:: Description of the task ::
Reproduce the records below exactly, but leave their pictures out of the copy.

:: Study material ::
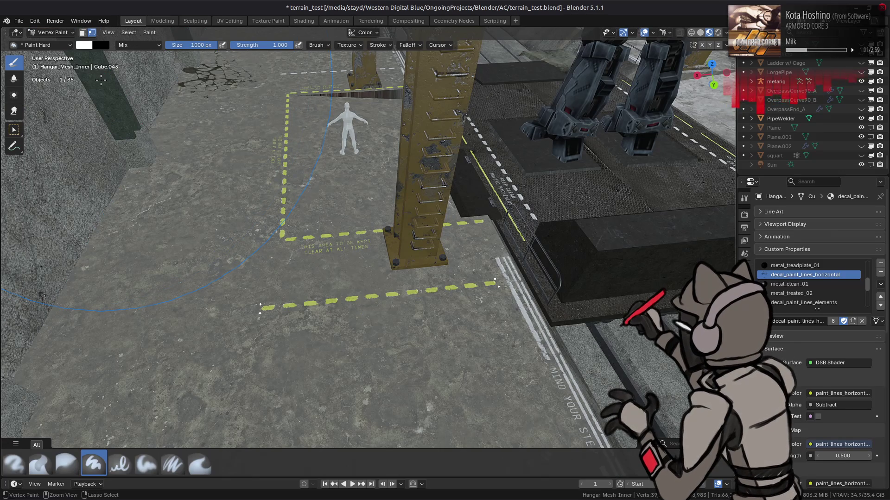
click(50, 32)
click(47, 43)
Select another linked strip and duplicate it, constraining the copy to X.
middle_drag(278, 149, 317, 174)
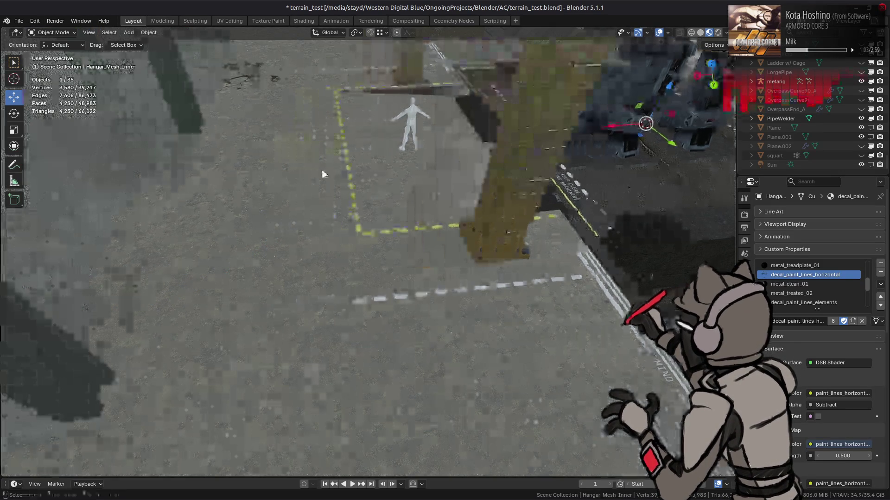
key(Tab)
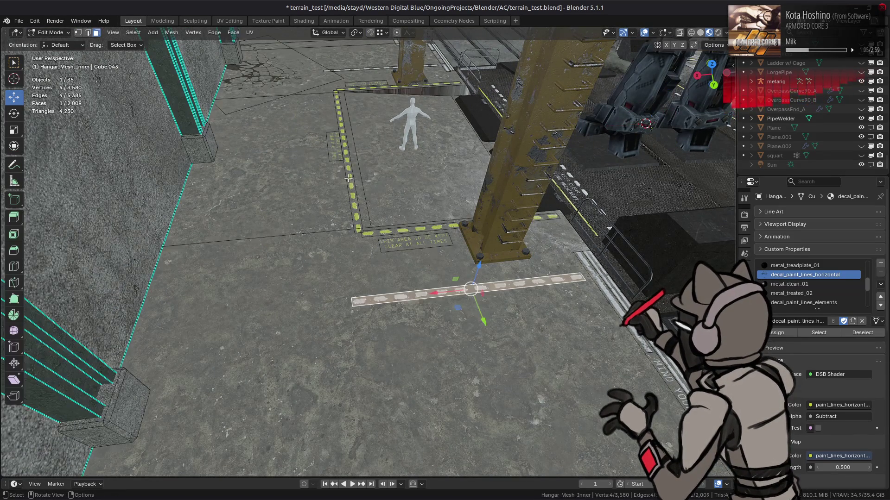
click(343, 172)
key(ctrl+l)
key(shift+d)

:: Written solution ::
click(50, 32)
click(47, 43)
Select another linked strip and duplicate it, constraining the copy to X.
middle_drag(278, 149, 317, 174)
key(Tab)
click(343, 172)
key(ctrl+l)
key(shift+d)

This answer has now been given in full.